Laboratorio di Poesia, a cura di Alfonso Maria Petrosino, esce l’ultimo venerdì del mese su ‘Poesia del nostro tempo’. Vengono commentati i versi degli aspiranti poeti del Laboratorio online e scelta la poesia del mese.

Nei testi di Lucio Macchia c’è una grande attenzione descrittiva, tramite per lo più l’accumulo, come se non fosse possibile una definizione esatta di qualcosa ma solo una sua continua approssimazione; ecco un incipit: “Non qui al ghigno del clown / ma altrove mi volgo, alla paura / alla vera origine risalgo / al fitto d’ombra, notte della notte / oltre gli orizzonti elettrici / delle città intessute di fughe”. Si parte da una negazione per indicare poi qualcosa che viene man mano approfondito e per una migliore definizione ridefinito, fino a una felice invenzione linguistica (“il mondo si estrema”). Nonostante questo procedimento sia di per sé avvincente, c’è forse il rischio di appesantire dei punti che isolati avrebbero maggiore respiro; penso alla prosa Verso il largo (“Il suo viso è un estuario di tristezza, dove correnti disperse si ricompongono, dove i fiumi del desiderio, del pianto, della paura, gli eterni torrenti di lacrime, scorrono infine verso le foci, dipanati dalle maree, liberi dal giogo delle rive, aperti come ventagli verso l’oceano, l’infinito placido largo, che ci richiama a tornare, di nuovo nella fede, di nuovo vivi, oltre tutte le piroette dei mondi, a cercare ancora, nello sguardo sincero, aperto alla luce, cullato nel sorriso, di nuovo le braccia tese, l’impeto nell’aria, a gettare reti nell’abisso, protesi oltre i bordi, a cogliere la vita, nella stessa acqua che ci specchia, nella placida illusione che c’incanta”) in cui le tante parole che seguono mi sembrano spossare la densità significativa del vigoroso incipit.

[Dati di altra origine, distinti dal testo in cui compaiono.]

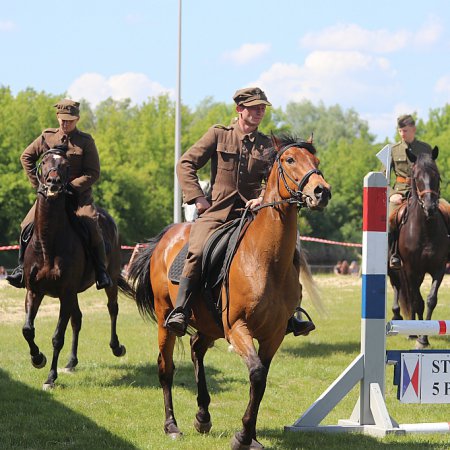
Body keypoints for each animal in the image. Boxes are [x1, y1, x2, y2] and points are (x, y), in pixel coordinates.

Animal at [20, 147, 133, 386]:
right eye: (44, 162)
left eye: (65, 165)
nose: (53, 183)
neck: (48, 242)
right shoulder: (34, 291)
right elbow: (27, 329)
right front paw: (38, 358)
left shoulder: (66, 293)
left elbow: (57, 337)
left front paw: (50, 377)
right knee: (77, 319)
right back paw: (71, 362)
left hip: (108, 280)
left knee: (112, 308)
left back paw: (116, 347)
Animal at [126, 135, 330, 448]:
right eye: (290, 160)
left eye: (316, 162)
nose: (322, 191)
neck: (264, 259)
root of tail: (166, 236)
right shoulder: (237, 328)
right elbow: (256, 374)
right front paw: (243, 435)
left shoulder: (273, 334)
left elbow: (261, 380)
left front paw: (250, 435)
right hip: (165, 320)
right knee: (165, 368)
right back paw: (172, 425)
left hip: (209, 324)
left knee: (197, 349)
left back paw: (203, 415)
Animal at [388, 147, 448, 348]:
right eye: (416, 177)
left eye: (436, 175)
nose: (430, 207)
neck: (426, 229)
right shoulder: (411, 269)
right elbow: (416, 301)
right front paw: (419, 337)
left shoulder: (438, 268)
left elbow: (430, 300)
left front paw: (424, 337)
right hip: (396, 270)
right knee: (399, 288)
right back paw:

Stefania Calesini ha inviato due poesie inedite e due tratte dal suo libro Innesti di rose sull’ortica. Nei suoi testi ci sono declinazioni poetiche di osservazioni zoologiche, un acuto studio sulla luce, riflessioni sulla memoria involontaria, una presentazione molto realistica della luna. Quando la descrizione è molto articolata la musica del verso passa magari in secondo piano (“Nella sala d’aspetto, / sul tavolo messo lì a bella posta, / ho preso a caso un giornale di scienze. / C’era un interessante articolo / su un insetto di colore celeste…”), ma quando le premesse sono stese, ci si imbatte in zeugma allitteranti (“dall’ansia generale dell’ego e della gola”), paradossi (“Faccio le ore piccole, o immense?”) e versi monoverbali (“Ecco, mi arrendo, / sono fragile, / sparsa, / polvere / asciutta di agosto, / scaglia / d’erba pallida / e assetata, / alzata / dall’aria calda / che al tramonto dalla valle / sale al bosco”). Una tavolozza varia e solida.

Come poesia del mese scelgo Quarantena di Antonio Faruolo, per l’esercizio di umiltà dello sbadiglio che deforma (“storpia” addirittura) i connotati, per lo scarto tra testo e titolo e perché quel nibbio sembra volare nel margine del Grido d’autunno dello sparviero di Brodskij.

 

Quarantena

Sotto un cielo che anticipa tempesta,
come se la notte mai si nascondesse
dietro i monti che tranciano l’orizzonte,
a braccia conserte ce ne stiamo –
senza far caso allo sbadiglio
che mi storpia i connotati,
guardiamo le picchiate affamate
di un nibbio.
Nel suo volo niente sussulti,
nessun invito allo stupore –
puoi sentirlo? Un dito punta in alto e
nello spazio della retta
che già ha tracciato
solo un frullo, il perdere la bussola,
questo rassicurante languire
nell’inerzia.

 

Alfonso Maria Petrosino ha pubblicato tre libri di poesia, Autostrada del sole in un giorno di eclisse, Parole incrociate (Tracce 2008) e Ostello della gioventù bruciata (Miraggi 2015). La sua poesia, che descrive luoghi e situazioni in relazione a un paesaggio urbano e all’umanità che lo abita, si avvale di una metrica precisa e raffinata. La redazione di Poesia del nostro tempo ha scelto Alfonso Maria Petrosino per impersonare la figura del maestro, capace di leggere attentamente e suggerire soluzioni, anche ai neofiti della poesia, proprio per la sua capacità sia di aderire al “canone”, alla tradizione, che di frequentare i nuovi palcoscenici della poesia, dagli happening e performances al poetry slam, essendo stato campione indiscusso di queste scene per molti anni.